§ Assigned task: Count how many lines in the items below contain the word "from". Reply with only that number.

§ Source data:
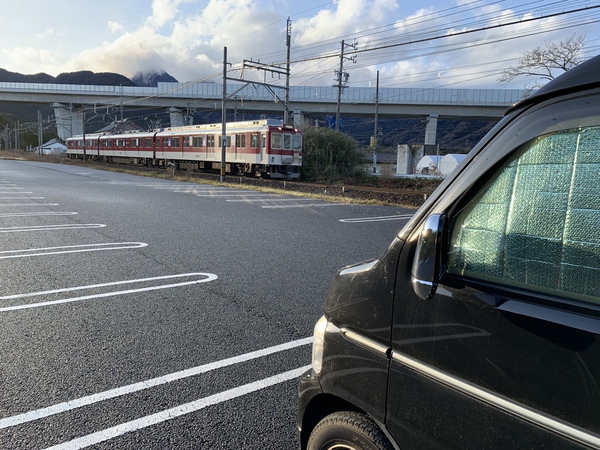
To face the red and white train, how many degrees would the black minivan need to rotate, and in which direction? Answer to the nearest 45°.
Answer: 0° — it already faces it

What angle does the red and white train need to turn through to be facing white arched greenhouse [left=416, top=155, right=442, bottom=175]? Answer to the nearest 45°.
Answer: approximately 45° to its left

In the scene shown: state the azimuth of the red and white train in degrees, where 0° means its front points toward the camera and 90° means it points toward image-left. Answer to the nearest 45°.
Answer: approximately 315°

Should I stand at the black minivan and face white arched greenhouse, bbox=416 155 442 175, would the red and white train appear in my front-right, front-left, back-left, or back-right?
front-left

...

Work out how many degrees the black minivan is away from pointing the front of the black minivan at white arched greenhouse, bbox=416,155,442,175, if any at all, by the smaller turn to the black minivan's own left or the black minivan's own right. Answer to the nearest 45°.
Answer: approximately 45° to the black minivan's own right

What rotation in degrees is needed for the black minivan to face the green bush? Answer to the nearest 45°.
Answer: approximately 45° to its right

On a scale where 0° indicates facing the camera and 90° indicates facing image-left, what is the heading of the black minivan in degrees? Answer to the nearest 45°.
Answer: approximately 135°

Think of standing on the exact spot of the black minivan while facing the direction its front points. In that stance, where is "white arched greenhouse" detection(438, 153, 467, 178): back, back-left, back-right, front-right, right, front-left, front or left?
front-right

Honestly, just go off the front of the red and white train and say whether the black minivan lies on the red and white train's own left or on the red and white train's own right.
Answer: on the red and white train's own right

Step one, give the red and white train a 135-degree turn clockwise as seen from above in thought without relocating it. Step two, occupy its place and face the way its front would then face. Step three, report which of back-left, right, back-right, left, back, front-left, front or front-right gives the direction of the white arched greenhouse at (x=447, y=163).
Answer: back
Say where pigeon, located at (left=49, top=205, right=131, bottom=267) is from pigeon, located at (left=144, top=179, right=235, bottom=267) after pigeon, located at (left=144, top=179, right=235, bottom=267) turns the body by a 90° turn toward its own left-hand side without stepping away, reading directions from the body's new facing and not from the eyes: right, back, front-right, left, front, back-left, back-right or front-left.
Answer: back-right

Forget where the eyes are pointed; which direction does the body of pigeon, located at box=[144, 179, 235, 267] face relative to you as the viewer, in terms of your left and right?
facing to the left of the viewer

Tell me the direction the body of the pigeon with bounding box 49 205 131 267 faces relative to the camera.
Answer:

---

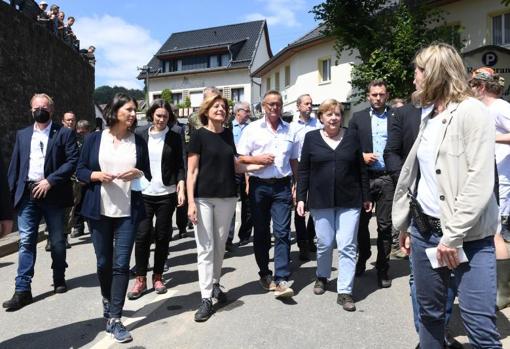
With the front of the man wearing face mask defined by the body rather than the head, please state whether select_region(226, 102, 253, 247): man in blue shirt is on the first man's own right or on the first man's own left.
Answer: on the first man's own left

§ Worked solution: 3